### Description of the task
Return nothing but the lines from the line containing "193 225 123.62" through the last line of the records, reproduced exactly.

Data excerpts:
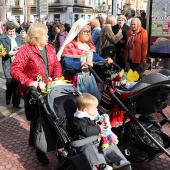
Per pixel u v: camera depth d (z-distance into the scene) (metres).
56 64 3.44
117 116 3.31
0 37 5.37
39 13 11.73
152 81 2.80
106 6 36.84
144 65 4.44
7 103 5.69
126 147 3.00
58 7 35.69
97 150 2.60
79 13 37.34
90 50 3.85
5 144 4.01
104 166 2.52
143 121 3.13
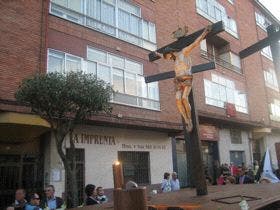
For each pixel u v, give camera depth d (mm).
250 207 2201
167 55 4191
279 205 2689
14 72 10844
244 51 5324
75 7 13688
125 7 15992
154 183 15625
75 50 13195
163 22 18125
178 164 17578
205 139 19438
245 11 27891
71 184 8008
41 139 12078
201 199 2793
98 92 8398
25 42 11406
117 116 13445
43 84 7887
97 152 13367
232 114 22234
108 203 3410
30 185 11562
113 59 14672
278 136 28750
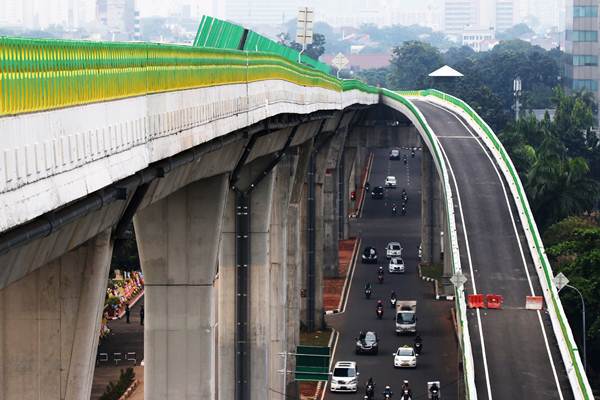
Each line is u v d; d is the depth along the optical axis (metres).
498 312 185.25
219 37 148.25
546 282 191.38
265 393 169.62
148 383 125.31
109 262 82.69
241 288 168.38
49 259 71.50
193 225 123.62
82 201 69.31
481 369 164.25
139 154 78.44
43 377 80.12
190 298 124.31
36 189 59.19
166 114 86.81
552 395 156.38
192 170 107.31
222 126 109.56
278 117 152.50
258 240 168.00
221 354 169.50
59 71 63.53
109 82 72.19
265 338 169.38
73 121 65.00
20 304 79.62
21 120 58.03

### Solution to the problem
193 225 123.62
82 201 69.31
481 369 164.25
139 154 78.44
43 377 80.12
190 298 124.31
36 189 59.19
166 114 86.81
552 395 156.38
192 170 107.31
222 126 109.56
278 117 152.50
258 240 168.00
221 354 169.50
59 71 63.53
109 82 72.19
265 338 169.38
73 121 65.00
20 304 79.62
21 120 58.03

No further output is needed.